The blend for Coevo changes each year, as vintage dictates. The 2010 is 60% Sangiovese, 20% Petit Verdot, 10% Merlot and 10% Cabernet. The Sangiovese & Cabernet come from Castellina in Chianti while the Merlot and Petit Verdot come from Cecchi’s estate in Maremma.
|~ Andrea Cecchi and Tuscan Vine’s own Cinzia entering the Coevo Room. A carefully monitored, environmentally pristine labyrinth in the depths of the Cecchi Cellars in Castellina ~|
Recently, we checked back in with the 2010.
The 2010 Coevo is a miraculous wine. I remember how approachable it was that night at Dario’s. I remarked to Andrea at the time and he explained that “2010 was so good Giovanni, that the wines should be great from the start and remain so for many years.” That prediction seems to be bearing out with Coevo.
The 2010 is a dark purple to black color and looks great in the decanter where we left it for an hour before dinner. On the nose, the wine displays some lovely aromas that seem to be gaining complexity; black plums, licorice, grilled meat, vanilla, and coffee are delightful. On its own the wine is delicious, but Italian wine is not meant to be alone.

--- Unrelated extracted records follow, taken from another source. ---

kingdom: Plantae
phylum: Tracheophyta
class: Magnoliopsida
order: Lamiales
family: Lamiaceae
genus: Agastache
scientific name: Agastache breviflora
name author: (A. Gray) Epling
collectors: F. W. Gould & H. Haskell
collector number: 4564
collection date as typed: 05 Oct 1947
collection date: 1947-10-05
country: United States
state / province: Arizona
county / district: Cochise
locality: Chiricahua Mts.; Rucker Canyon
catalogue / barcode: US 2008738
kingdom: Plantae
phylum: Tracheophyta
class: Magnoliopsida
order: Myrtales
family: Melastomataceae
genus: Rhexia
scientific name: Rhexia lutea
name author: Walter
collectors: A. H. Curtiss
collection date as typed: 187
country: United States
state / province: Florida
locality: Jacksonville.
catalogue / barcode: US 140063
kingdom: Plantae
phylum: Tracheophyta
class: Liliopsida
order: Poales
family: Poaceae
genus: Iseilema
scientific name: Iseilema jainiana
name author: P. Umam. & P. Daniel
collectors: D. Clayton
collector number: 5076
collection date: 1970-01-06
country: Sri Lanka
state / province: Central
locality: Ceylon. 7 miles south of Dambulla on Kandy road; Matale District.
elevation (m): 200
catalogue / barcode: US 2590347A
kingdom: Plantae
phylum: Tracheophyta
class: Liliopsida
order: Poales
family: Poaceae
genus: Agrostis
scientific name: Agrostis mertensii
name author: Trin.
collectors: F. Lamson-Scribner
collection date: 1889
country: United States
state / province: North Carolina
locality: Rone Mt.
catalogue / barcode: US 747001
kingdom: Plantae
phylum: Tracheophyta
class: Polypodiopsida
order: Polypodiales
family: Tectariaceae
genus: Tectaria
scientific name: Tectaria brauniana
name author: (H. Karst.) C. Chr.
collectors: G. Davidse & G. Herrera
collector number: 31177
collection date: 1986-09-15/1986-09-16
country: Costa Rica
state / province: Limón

With the meal, it simply sang. The palate is full of black plum fruit that is plump, velvety and long. This is incredibly elegant and just glides over your tongue with caressing flavors that mimic the aromas. The tannins are integrated so well and just melted away like butter against the back drop of the meat. It was transformative. Dusty cocoa powder on the finish satisfies the urges of new world wine drinkers. I love this. 95 points, about $75 dollars. Shop around, prices vary.